▶ Input

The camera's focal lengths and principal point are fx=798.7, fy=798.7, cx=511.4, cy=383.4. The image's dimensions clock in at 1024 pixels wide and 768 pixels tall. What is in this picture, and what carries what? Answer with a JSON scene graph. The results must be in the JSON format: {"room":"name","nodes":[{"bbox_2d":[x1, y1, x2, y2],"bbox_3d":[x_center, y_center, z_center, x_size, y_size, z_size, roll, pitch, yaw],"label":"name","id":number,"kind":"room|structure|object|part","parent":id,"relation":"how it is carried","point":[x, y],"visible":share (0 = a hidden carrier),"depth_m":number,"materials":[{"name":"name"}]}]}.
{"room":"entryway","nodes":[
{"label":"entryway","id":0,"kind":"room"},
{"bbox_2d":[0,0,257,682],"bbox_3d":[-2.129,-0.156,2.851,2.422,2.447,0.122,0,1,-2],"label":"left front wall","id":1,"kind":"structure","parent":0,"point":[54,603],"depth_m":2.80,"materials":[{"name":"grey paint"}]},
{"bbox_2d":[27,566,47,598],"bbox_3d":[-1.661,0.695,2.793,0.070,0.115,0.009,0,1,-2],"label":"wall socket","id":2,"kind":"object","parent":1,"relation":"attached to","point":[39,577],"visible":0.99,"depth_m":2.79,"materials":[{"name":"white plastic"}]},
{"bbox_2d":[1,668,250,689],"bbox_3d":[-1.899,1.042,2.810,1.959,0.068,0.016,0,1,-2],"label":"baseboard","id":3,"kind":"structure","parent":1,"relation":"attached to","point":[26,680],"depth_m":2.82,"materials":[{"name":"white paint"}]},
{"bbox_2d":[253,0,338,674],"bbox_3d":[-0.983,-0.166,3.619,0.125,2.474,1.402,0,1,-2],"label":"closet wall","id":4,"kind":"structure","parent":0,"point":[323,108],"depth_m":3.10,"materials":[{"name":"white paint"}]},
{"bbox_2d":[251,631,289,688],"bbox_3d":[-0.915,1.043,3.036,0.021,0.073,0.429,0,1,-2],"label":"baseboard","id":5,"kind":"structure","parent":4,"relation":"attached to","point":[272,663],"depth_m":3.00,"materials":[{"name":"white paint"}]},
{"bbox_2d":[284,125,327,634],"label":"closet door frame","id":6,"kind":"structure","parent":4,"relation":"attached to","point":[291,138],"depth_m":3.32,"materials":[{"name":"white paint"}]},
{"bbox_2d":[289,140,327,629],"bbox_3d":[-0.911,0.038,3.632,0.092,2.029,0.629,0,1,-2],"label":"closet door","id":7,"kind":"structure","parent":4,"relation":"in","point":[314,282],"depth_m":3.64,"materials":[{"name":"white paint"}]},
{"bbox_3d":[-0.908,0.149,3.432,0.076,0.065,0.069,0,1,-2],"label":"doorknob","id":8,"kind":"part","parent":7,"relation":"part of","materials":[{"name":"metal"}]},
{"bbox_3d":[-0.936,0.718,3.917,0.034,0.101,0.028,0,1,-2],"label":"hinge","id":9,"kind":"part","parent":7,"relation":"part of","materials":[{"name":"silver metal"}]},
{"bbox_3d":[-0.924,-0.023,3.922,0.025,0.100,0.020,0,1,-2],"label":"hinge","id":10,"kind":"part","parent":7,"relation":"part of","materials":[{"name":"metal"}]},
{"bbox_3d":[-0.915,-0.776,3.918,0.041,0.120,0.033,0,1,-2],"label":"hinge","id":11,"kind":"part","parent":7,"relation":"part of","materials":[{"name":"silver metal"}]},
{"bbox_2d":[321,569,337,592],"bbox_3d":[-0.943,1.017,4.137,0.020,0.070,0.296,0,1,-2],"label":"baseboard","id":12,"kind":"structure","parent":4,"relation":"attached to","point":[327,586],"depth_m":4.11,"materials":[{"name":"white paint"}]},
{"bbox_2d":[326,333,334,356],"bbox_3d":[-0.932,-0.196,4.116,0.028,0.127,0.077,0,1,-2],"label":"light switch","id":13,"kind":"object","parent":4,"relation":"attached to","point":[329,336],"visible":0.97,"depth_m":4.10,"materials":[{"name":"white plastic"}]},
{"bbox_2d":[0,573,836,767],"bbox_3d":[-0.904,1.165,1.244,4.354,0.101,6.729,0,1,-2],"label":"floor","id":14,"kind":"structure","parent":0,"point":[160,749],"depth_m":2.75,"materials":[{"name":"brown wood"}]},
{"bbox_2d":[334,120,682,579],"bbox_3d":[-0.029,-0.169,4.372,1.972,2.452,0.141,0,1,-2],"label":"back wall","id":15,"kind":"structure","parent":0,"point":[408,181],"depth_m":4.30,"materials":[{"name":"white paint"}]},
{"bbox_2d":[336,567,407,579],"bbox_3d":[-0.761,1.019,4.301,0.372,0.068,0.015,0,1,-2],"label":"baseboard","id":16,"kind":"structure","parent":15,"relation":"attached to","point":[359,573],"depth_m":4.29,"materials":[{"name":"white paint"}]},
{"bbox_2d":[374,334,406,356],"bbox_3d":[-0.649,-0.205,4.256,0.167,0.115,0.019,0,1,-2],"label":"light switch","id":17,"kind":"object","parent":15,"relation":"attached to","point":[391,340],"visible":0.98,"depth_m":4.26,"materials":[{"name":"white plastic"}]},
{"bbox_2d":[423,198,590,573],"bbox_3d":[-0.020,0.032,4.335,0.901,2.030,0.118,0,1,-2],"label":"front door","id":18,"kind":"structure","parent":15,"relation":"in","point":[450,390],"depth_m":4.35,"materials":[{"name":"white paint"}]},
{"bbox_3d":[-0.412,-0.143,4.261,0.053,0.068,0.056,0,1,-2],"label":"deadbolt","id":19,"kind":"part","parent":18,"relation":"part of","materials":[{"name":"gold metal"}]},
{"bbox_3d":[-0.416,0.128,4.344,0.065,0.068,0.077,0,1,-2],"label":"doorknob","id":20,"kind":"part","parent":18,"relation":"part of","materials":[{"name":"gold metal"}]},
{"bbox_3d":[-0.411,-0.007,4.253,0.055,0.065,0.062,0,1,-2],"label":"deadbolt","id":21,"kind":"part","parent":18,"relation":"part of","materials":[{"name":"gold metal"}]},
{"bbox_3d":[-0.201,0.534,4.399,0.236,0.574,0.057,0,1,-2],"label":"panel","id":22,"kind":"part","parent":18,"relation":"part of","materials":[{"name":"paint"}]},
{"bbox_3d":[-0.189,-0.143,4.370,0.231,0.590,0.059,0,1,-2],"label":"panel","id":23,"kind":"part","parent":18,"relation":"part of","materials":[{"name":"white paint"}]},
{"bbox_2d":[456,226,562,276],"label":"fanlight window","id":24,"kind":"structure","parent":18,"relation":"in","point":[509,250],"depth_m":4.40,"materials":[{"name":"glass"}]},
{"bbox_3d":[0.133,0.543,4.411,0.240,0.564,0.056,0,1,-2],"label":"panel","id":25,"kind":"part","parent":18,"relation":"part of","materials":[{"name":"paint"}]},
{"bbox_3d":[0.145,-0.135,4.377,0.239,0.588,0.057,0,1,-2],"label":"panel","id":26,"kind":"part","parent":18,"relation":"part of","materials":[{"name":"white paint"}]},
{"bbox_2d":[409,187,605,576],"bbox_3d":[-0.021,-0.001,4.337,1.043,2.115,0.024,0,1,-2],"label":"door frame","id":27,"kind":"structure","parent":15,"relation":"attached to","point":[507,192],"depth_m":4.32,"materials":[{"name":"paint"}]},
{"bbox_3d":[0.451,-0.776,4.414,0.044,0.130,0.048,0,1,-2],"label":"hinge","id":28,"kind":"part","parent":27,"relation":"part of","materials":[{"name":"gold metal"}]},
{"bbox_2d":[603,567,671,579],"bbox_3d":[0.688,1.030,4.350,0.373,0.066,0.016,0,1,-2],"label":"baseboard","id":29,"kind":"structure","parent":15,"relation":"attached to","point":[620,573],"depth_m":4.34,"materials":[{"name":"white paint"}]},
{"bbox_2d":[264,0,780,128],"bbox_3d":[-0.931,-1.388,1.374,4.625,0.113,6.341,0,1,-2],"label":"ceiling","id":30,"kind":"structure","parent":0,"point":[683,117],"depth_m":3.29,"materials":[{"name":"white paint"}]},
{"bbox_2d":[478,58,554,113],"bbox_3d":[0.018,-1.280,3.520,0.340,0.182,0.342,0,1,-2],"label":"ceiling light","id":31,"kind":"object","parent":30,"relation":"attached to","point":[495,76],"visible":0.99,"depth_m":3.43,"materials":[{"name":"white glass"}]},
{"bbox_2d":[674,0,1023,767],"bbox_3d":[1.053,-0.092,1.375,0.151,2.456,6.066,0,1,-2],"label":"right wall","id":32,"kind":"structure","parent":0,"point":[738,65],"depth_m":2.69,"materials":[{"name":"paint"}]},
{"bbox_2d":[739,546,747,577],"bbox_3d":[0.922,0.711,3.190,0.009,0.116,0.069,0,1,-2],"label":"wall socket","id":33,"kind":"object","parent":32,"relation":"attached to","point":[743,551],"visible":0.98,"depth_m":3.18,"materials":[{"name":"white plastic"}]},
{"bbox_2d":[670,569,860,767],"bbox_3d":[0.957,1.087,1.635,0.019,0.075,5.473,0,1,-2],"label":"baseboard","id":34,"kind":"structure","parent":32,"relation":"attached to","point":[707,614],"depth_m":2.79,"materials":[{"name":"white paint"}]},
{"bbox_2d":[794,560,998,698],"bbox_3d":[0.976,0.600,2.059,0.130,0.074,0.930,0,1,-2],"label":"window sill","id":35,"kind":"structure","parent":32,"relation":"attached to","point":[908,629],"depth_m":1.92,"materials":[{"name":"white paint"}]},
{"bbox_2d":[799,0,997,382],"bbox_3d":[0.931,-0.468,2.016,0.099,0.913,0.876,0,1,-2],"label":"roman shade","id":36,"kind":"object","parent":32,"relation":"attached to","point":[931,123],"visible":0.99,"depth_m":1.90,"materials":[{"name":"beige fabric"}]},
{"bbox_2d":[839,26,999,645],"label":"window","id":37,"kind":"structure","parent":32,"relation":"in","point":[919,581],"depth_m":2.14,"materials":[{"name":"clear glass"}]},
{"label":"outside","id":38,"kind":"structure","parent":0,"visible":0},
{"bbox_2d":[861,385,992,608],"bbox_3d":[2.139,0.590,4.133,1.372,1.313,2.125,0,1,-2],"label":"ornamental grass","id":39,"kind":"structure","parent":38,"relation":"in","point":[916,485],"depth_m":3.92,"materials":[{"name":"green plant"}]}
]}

▶ How to complete this task
The answer should be a bare number: the count of lines above in which the word "switch" occurs.

▶ Response to this task
2